Um paciente relatou ter quase perdido o pênis após se submeter a três sessões de preenchimento com a PMMA (polimetilmetacrilato) para aumento peniano. Ele sofreu uma grave infecção que evoluiu para necrose após preenchimento peniano, uma das complicações mais severas associadas à harmonização íntima.
O caso reacendeu o debate sobre os riscos desses procedimentos realizados sem a devida qualificação profissional e sem seguir normas de segurança.
Os procedimentos de aumento peniano não cirúrgico vêm crescendo no Brasil, impulsionados pelo desejo dos homens de melhorar a autoestima masculina e a aparência do pênis.

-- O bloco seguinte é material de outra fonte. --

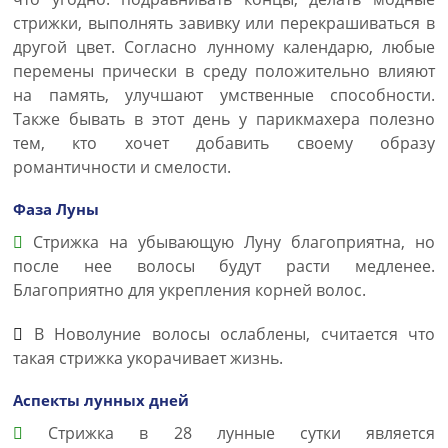
стрижки, выполнять завивку или перекрашиваться в
другой цвет. Согласно лунному календарю, любые
перемены прически в среду положительно влияют
на память, улучшают умственные способности.
Также бывать в этот день у парикмахера полезно
тем, кто хочет добавить своему образу
романтичности и смелости.
Фаза Луны
Стрижка на убывающую Луну благоприятна, но
после нее волосы будут расти медленее.
Благоприятно для укрепления корней волос.
В Новолуние волосы ослаблены, считается что
такая стрижка укорачивает жизнь.
Аспекты лунных дней
Стрижка в 28 лунные сутки является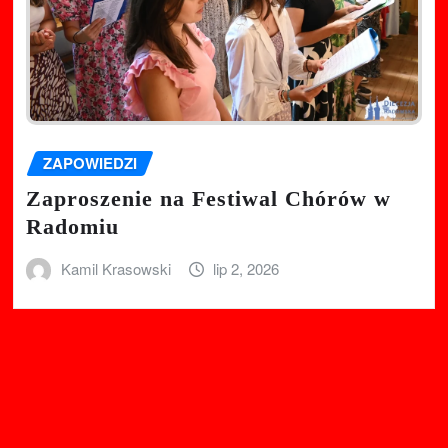
ZAPOWIEDZI
Zaproszenie na Festiwal Chórów w
Radomiu
Kamil Krasowski
lip 2, 2026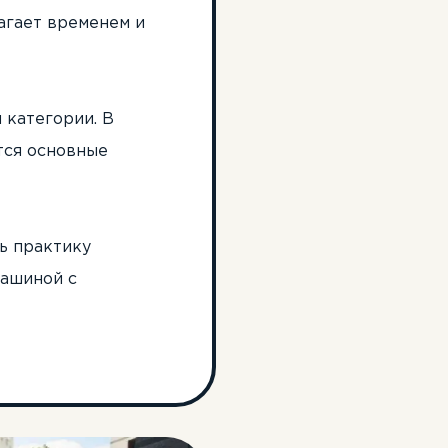
агает временем и
 категории. В
тся основные
ть практику
машиной с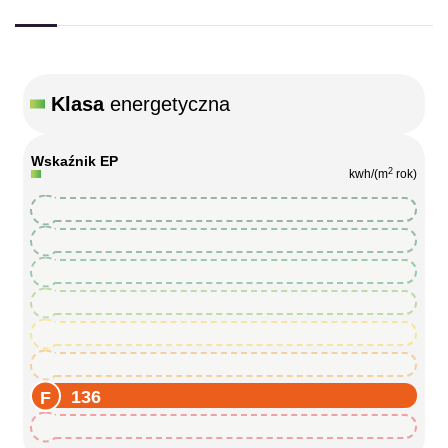
Klasa
energetyczna
Wskaźnik EP
2
kwh/(m
rok)
136
136
136
136
136
136
136
136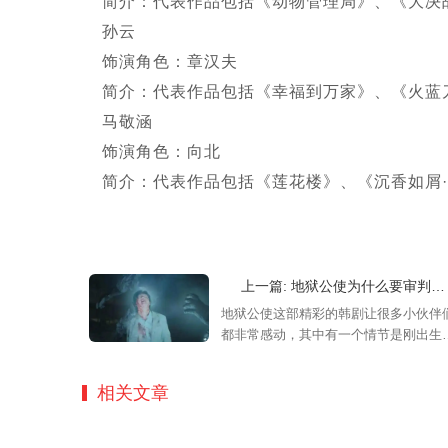
简介：代表作品包括《动物管理局》、《大决
孙云
饰演角色：章汉夫
简介：代表作品包括《幸福到万家》、《火蓝
马敬涵
饰演角色：向北
简介：代表作品包括《莲花楼》、《沉香如屑
上一篇: 地狱公使为什么要审判小孩，原因分析
地狱公使这部精彩的韩剧让很多小伙伴
都非常感动，其中有一个情节是刚出生
小孩就被地狱所审判身亡，让很多小伙
们非常不理解，小编给大家带来了原因
相关文章
析，快来这里一起看看吧！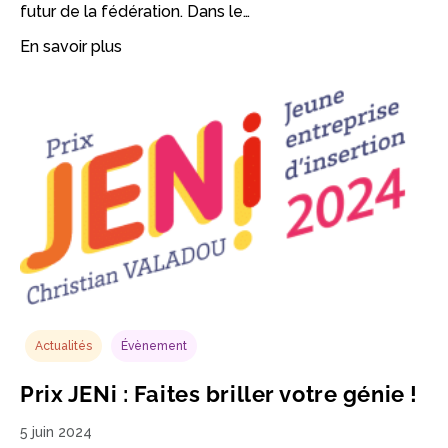
futur de la fédération. Dans le…
En savoir plus
Actualités
Évènement
Prix JENi : Faites briller votre génie !
5 juin 2024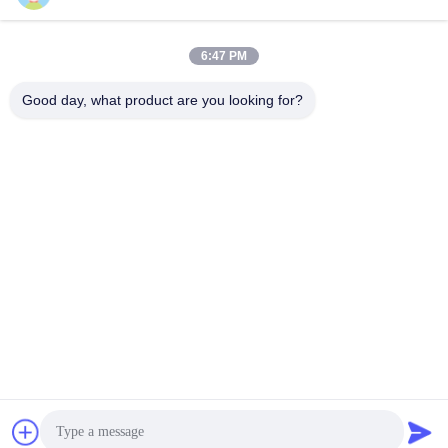
সার্জ সুরক্ষা ডিভাইস
টাইপ 1 সার্জ সুরক্ষা ডিভাইস
6:47 PM
টাইপ 2 সার্জ সুরক্ষা ডিভাইস
সার্জ সুরক্ষা ডিভাইস টাইপ 3
Good day, what product are you looking for?
টি 1 + টি 2 সার্জ অ্যারেস্টার
পিভি সার্জ অভিভাবক
বি + সি
Power Surge
Protection
Devicefunction
ডিসি সার্জ প্রোটেকশন
gtElInit() {var lib =
ডিভাইস
new
google.translate.TranslateService();
সাবস্ক্রাইব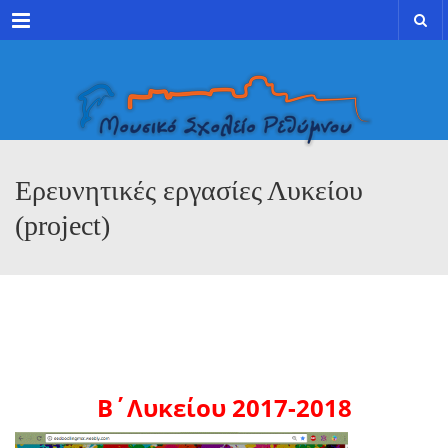
Menu
Ερευνητικές εργασίες Λυκείου
(project)
Β΄Λυκείου 2017-2018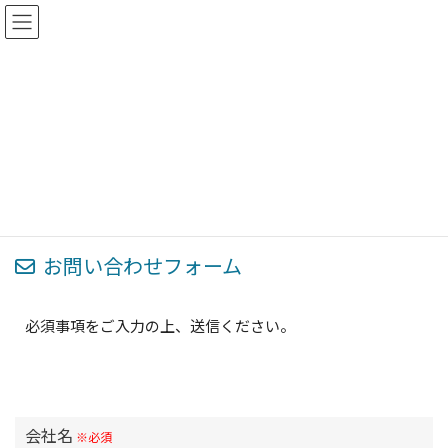
コ
ナ
ン
ビ
テ
ゲ
ン
ー
ツ
シ
お問い合わせ
へ
ョ
ス
ン
キ
に
ッ
移
ホーム
お問い合わせ
プ
動
お問い合わせフォーム
必須事項をご入力の上、送信ください。
会社名
※必須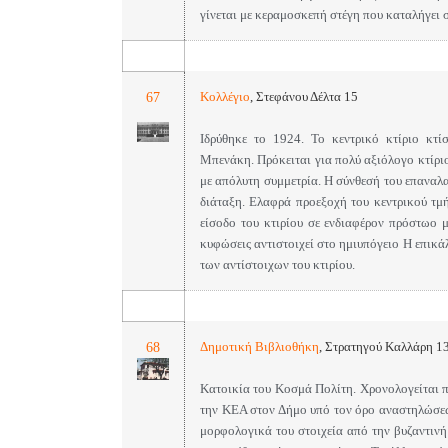
γίνεται με κεραμοσκεπή στέγη που καταλήγει σ
67
Κολλέγιο
,
Στεφάνου Δέλτα 15
Ιδρύθηκε το 1924. Το κεντρικό κτίριο κτ
Μπενάκη. Πρόκειται για πολύ αξιόλογο κτίρι
με απόλυτη συμμετρία. Η σύνθεσή του επαναλα
διάταξη. Ελαφρά προεξοχή του κεντρικού τμή
είσοδο του κτιρίου σε ενδιαφέρον πρόστωο μ
κυφώσεις αντιστοιχεί στο ημιυπόγειο Η επικά
των αντίστοιχων του κτιρίου.
68
Δημοτική Βιβλιοθήκη
,
Στρατηγού Καλλάρη 1
Κατοικία του Κοσμά Πολίτη.
Χρονολογείται π
την ΚΕΑ στον Δήμο υπό τον όρο αναστηλώσεως
μορφολογικά του στοιχεία από την βυζαντινή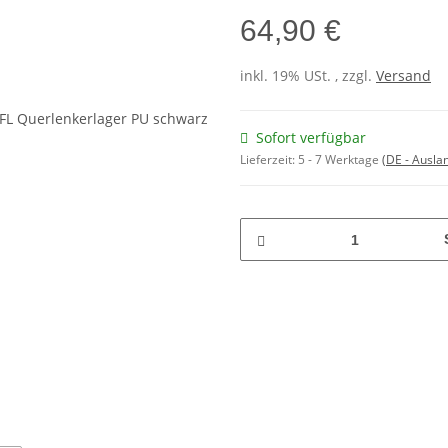
64,90 €
inkl. 19% USt. , zzgl.
Versand
Sofort verfügbar
Lieferzeit:
5 - 7 Werktage
(DE - Ausla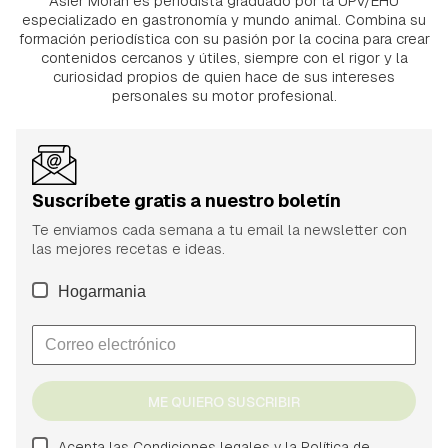
Asier Morán es periodista graduado por la UPV/EHU
especializado en gastronomía y mundo animal. Combina su
formación periodística con su pasión por la cocina para crear
contenidos cercanos y útiles, siempre con el rigor y la
curiosidad propios de quien hace de sus intereses
personales su motor profesional.
Suscríbete gratis a nuestro boletín
Te enviamos cada semana a tu email la newsletter con
las mejores recetas e ideas.
Hogarmania
ME QUIERO SUSCRIBIR
Acepta las
Condiciones legales
y la
Política de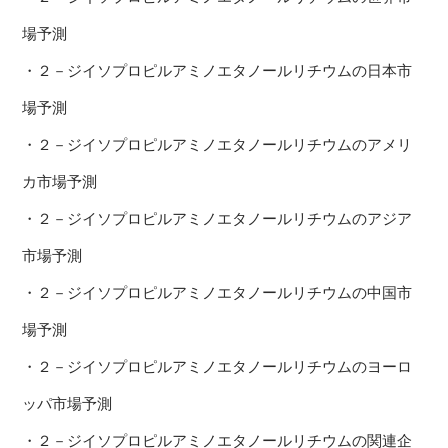
場予測
・２－ジイソプロピルアミノエタノールリチウムの日本市
場予測
・２－ジイソプロピルアミノエタノールリチウムのアメリ
カ市場予測
・２－ジイソプロピルアミノエタノールリチウムのアジア
市場予測
・２－ジイソプロピルアミノエタノールリチウムの中国市
場予測
・２－ジイソプロピルアミノエタノールリチウムのヨーロ
ッパ市場予測
・２－ジイソプロピルアミノエタノールリチウムの関連企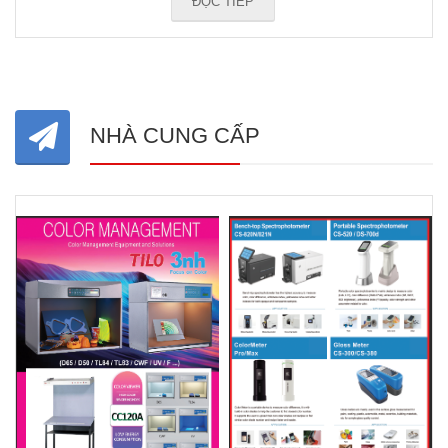
ĐỌC TIẾP
NHÀ CUNG CẤP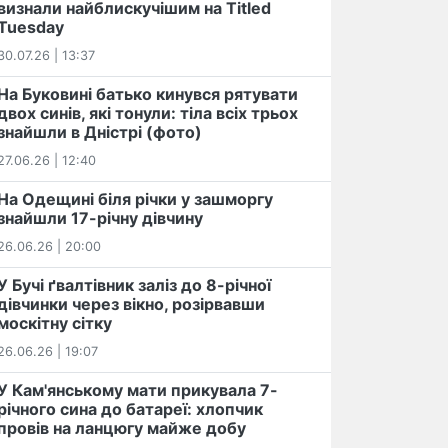
визнали найблискучішим на Titled
Tuesday
30.07.26 | 13:37
На Буковині батько кинувся рятувати
двох синів, які тонули: тіла всіх трьох
знайшли в Дністрі (фото)
27.06.26 | 12:40
На Одещині біля річки у зашморгу
знайшли 17-річну дівчину
26.06.26 | 20:00
У Бучі ґвалтівник заліз до 8-річної
дівчинки через вікно, розірвавши
москітну сітку
26.06.26 | 19:07
У Кам'янському мати прикувала 7-
річного сина до батареї: хлопчик
провів на ланцюгу майже добу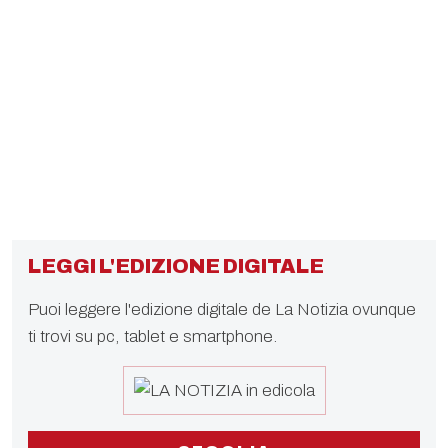
LEGGI L'EDIZIONE DIGITALE
Puoi leggere l'edizione digitale de La Notizia ovunque
ti trovi su pc, tablet e smartphone.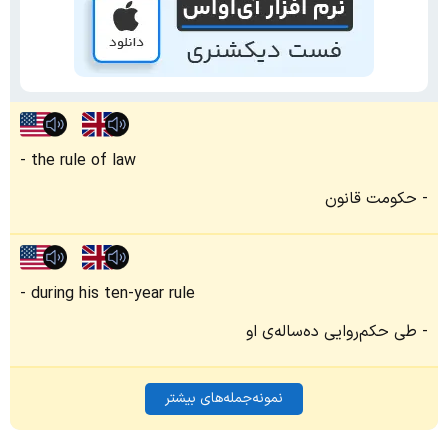
the rule of law
حکومت قانون
during his ten-year rule
طی حکم‌روایی ده‌ساله‌ی او
نمونه‌جمله‌های بیشتر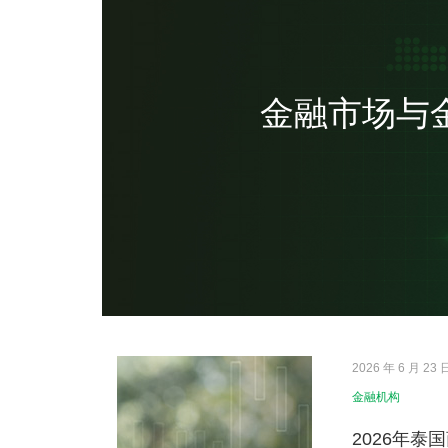
金融市场与
2026 年 6 月 23 
金融机构
2026年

Técnicas como a aplicação de ácido hialurônico no pênis prometem resultados rápidos e menos invasivos, mas escondem riscos da harmonização íntima quando realizados por profissionais não certificados ou em locais inadequados. A popularização da estética genital masculina também tem alimentado as demandas por cirurgias íntimas masculinas.
Diante desse cenário, especialistas e órgãos de saúde têm reforçado a necessidade urgente de uma regulamentação de procedimentos íntimos mais clara e rigorosa no Brasil. Essa regulamentação visa evitar que a pressão estética e a falta de informação coloquem a vida dos pacientes em risco.
Enquanto isso, homens interessados em aumento peniano não cirúrgico e outros procedimentos íntimos devem consultar especialistas qualificados, que avaliam cuidadosamente os benefícios e riscos da harmonização íntima e priorizam a segurança do paciente.